Louis Meyer in 1933 Winning Miller

This is David Story's rendering of 1933 Indianapolis 500 winner Louis MeyerMeyer became the first three-time champion of the legendary contest, with other victories in 1933 and 1936. As an aside, he is known as the first driver to drink milk in victory lane in 1936. In Meyer's case, his swig was not part of an American Dairy Association promotion, but instead a matter of personal preference. Also, it was buttermilk.
This is the text of David's margin notes for his art:
"The 1933 Indy 500 is still the deadliest of all in the history of the Brickyard. Five racers were fatally injured. Bill Denver and his riding mechanic were killed in a crash during qualifying. On race day, Mark Villman died in a crash on lap 79. On lap 132, Lester Spangler and his riding mechanic, G.L. Jordon was killed. In 1933, for the fifth straight year, a competitor would lose his life in the month of May.

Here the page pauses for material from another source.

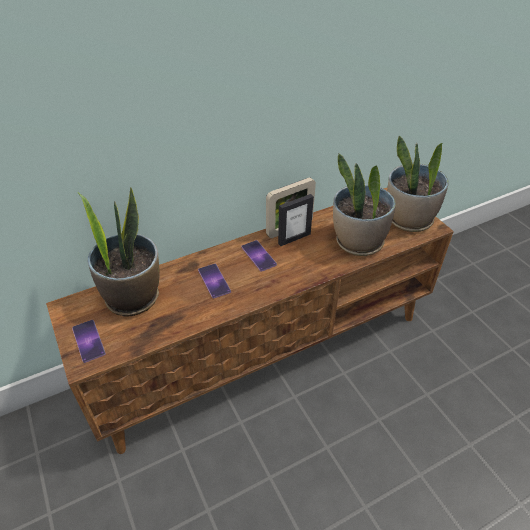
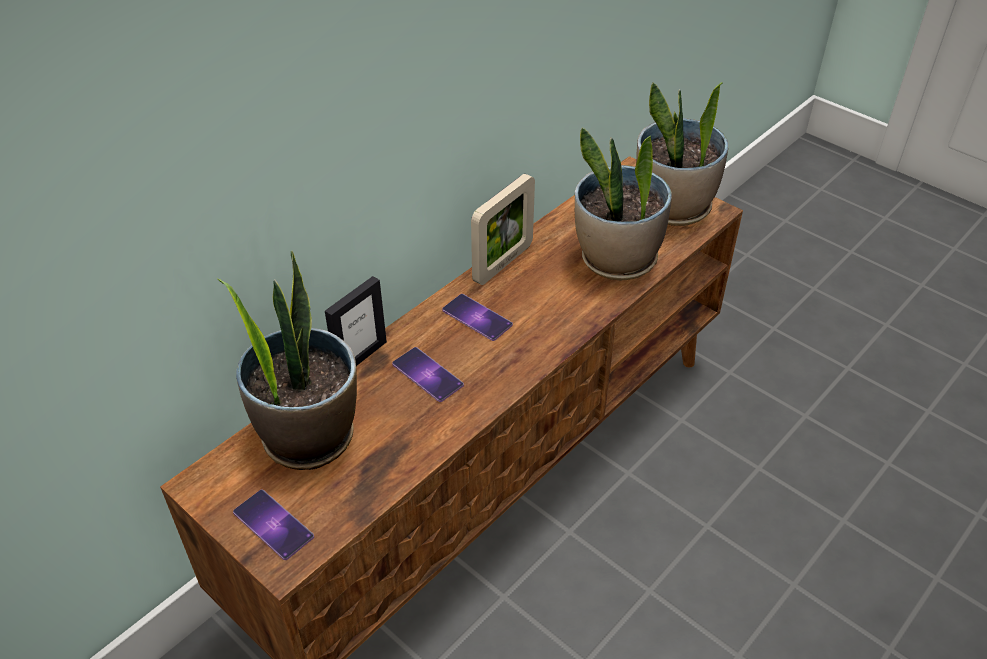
camera: 20 degrees left, 0 degrees up
picture frame [278,194,314,246] -> picture frame moved to [325,276,387,366]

The 1933 race increased its starting positions to 42, the most ever. Qualifying was also changed to require a 10-lap time trial instead of the four lap trial of the 1932 race. In an effort to make the cars similar to the cars being purchased by the race fan, an on-board starter was now required. Howdy Wilcox II, not to be confused with the 1919 Indy 500 winner, qualified sixth. But he was disqualified when officials discovered he had diabetes. Even though his fellow racers petitioned to allow him to compete, Wilcox was forced to watch the race from the sidelines. Race winner Louis Meyer beat Wilbur Shaw by less than 7 minutes, claiming his second Indy victory. He averaged over 104 miles per hour setting a new speed record for the race. Meyer joined Tommy Milton as the only two-time winners of the race."